> _INPUT DATA_:
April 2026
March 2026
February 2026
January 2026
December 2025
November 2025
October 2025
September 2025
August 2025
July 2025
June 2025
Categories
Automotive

...

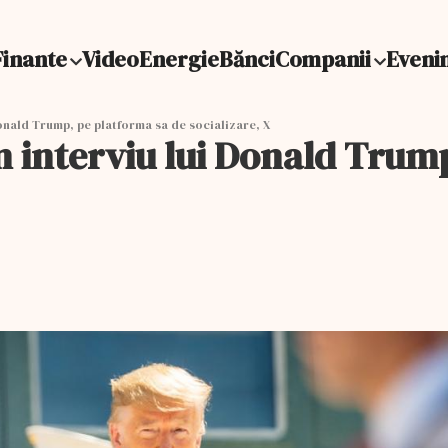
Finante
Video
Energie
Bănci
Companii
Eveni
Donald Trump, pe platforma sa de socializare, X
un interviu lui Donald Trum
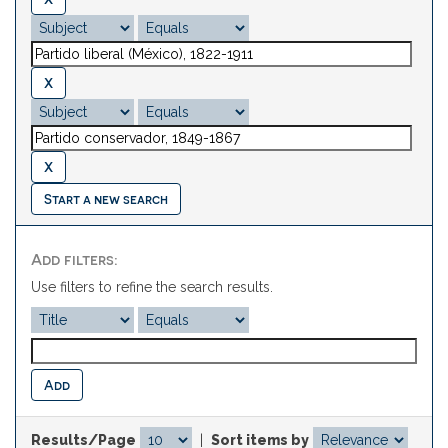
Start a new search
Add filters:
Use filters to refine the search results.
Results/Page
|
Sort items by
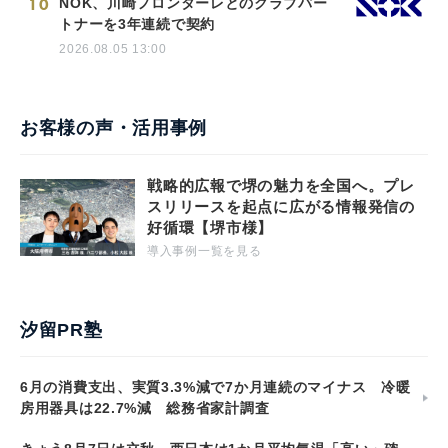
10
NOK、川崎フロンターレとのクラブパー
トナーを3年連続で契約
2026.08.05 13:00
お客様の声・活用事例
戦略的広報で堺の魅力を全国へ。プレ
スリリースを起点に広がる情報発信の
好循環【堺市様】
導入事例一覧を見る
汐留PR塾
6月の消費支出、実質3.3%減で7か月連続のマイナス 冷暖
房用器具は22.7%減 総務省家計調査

> _WORK INSTRUCTIONS_: Collect every row above that contains the string "search" and copy each one in full.

> _SOLUTION TO THE EXERCISE_:
Start a new search
Use filters to refine the search results.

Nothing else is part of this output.